#### [The problem]
Report, word for word, every line of the material that contains "Bites".

- - - - -

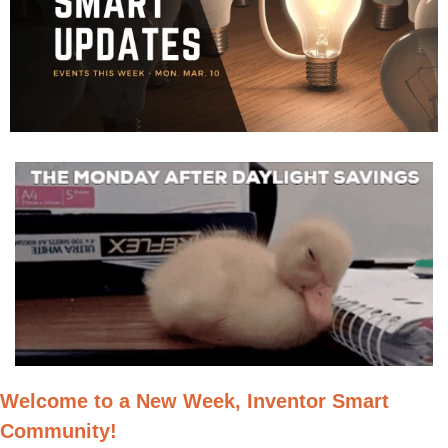
Welcome to a New Week, Inventor Smart 
Community!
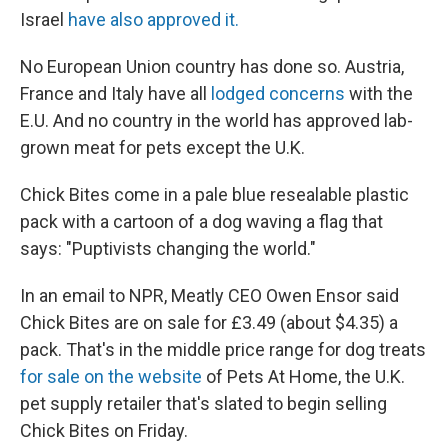
Israel
have also approved it.
No European Union country has done so. Austria,
France and Italy have all
lodged concerns
with the
E.U. And no country in the world has approved lab-
grown meat for pets except the U.K.
Chick Bites come in a pale blue resealable plastic
pack with a cartoon of a dog waving a flag that
says: "Puptivists changing the world."
In an email to NPR, Meatly CEO Owen Ensor said
Chick Bites are on sale for £3.49 (about $4.35) a
pack. That's in the middle price range for dog treats
for sale on the website
of Pets At Home, the U.K.
pet supply retailer that's slated to begin selling
Chick Bites on Friday.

- - - - -

#### [Solution]
Chick Bites come in a pale blue resealable plastic
Chick Bites are on sale for £3.49 (about $4.35) a
Chick Bites on Friday.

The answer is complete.